Nessuno dei pretendenti della terza via intende qualcosa di nuovo, inaspettato o brillante.

Il dono umano del linguaggio merita rispetto, sia per indurre l'intelligenza a spiegare la realtà, sia per la sua capacità unica di rivolgersi a un'altra persona, creare corrispondenza, reciprocità e incontro. Tali significati promuovono e guidano la vita sociale. Non a caso il linguaggio linguistico si organizza nella vita per forgiare l'essenza dell'esistenza, che è azione educativa, cioè organizza norme, metodologie, strategie e sentimenti a favore di persone che nascono piccole, incomplete e umanizzate per passi anche linguisticamente accompagnati. Allo stesso modo, questo linguaggio crea potenti connessioni etiche ed estetiche verso la costituzione della politica.

Ecco, contrariamente a questo luogo etico-estetico, l'attuale campagna elettorale per le elezioni di ottobre innesca un processo di tradimenti, bufale, malcostume e mancanza di rispetto per il dono umano scoperto e rivelato. Degenera, si allontana dall'etico e dall'estetico e genera la fine della politica. Una negazione delle negazioni, con la complicità di settori della popolazione che non hanno ancora preso coscienza della propria umanità e ancor meno della propria umanizzazione, per inciso il tema più dolente delle opere di Paulo Freire.

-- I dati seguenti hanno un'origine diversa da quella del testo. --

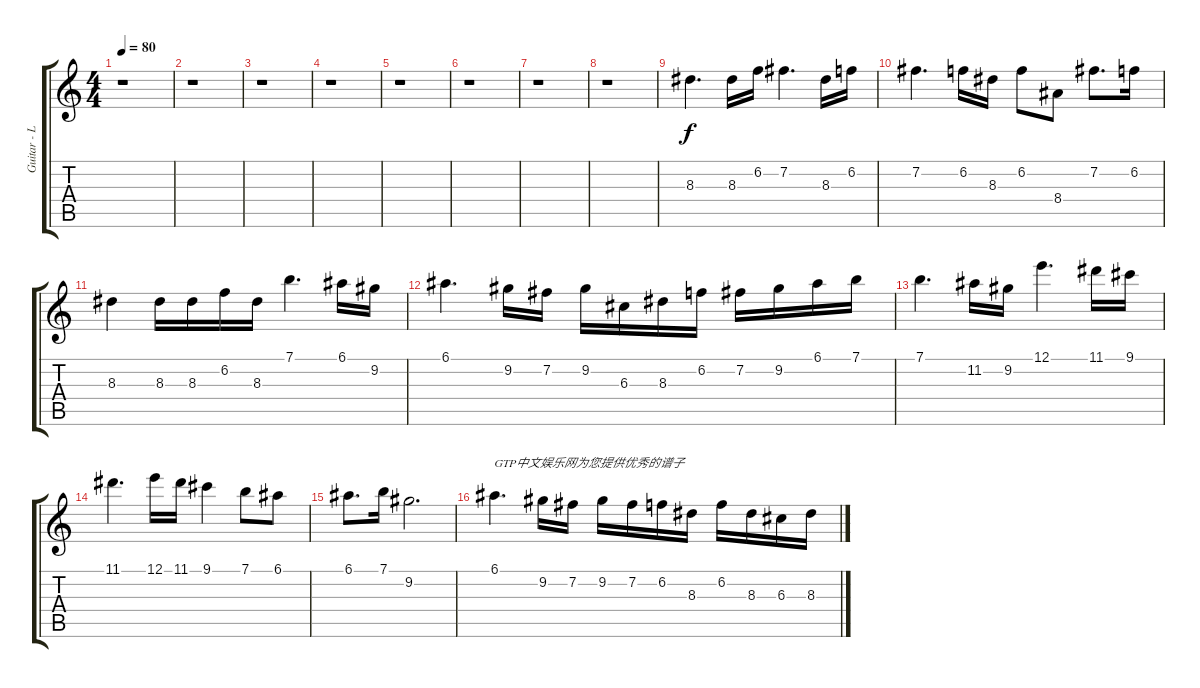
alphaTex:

\track ("Guitar - Lead" "Guitar - L") {instrument distortionguitar}
\staff {score tabs}
\tuning (E4 B3 G3 D3 A2 E2) {hide}
\ts (4 4)
\tempo 80
\clef g2
\ks c
r.1{dy f} |
r.1 |
r.1 |
r.1 |
r.1 |
r.1 |
r.1 |
r.1 |
8.3.4{d} 8.3.16 6.2.16 7.2.4{d} 8.3.16 6.2.16 |
7.2.4{d} 6.2.16 8.3.16 6.2.8 8.4.8 7.2.8{d} 6.2.16 |
8.3.4 8.3.16 8.3.16 6.2.16 8.3.16 7.1.4{d} 6.1.16 9.2.16 |
6.1.4{d} 9.2.16 7.2.16 9.2.16 6.3.16 8.3.16 6.2.16 7.2.16 9.2.16 6.1.16 7.1.16 |
7.1.4{d} 11.2.16 9.2.16 12.1.4{d} 11.1.16 9.1.16 |
11.1.4{d} 12.1.16 11.1.16 9.1.4 7.1.8 6.1.8 |
6.1.8{d} 7.1.16 9.2.2{d} |
6.1.4{d txt "GTP中文娱乐网为您提供优秀的谱子"} 9.2.16 7.2.16 9.2.16 7.2.16 6.2.16 8.3.16 6.2.16 8.3.16 6.3.16 8.3.16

Di fronte alla fine della campagna elettorale in poche settimane, sono emerse le terze vie quando quasi nessuno ci credeva. Sono già una realtà plurale, indipendentemente dai loro risultati quantitativi in ​​sondaggi e sondaggi. Stanno creando un discorso degenerato, rigorosamente antipolitico. E hanno un nome: Ciro Gomes, Soraya Thronicke e Simone Tebet nello spazio federale, Rodrigo Garcia nel San Paolo. La sfera dell'indicibile attaccamento al Planalto e ai suoi gingilli elettorali nei vari stati non si discute qui.

Sono quello che sono: non esercitano il dono del linguaggio e non si organizzano con il movimento del pensiero, ma vomitando bile. Solo i cosiddetti "evangelici" non si sono ancora convertiti alla verità e sostengono ancora tali effusioni di fiele. Tuttavia, i falsi profeti-pastori hanno dei limiti, sia nel vociferare sia nell'acquistare i voti dei credenti. Saranno demoralizzati tanto quanto i pastori ladri del MEC, che hanno rubato i valori e i diritti di milioni di bambini e adolescenti, compresi figli e figlie di credenti evangelici.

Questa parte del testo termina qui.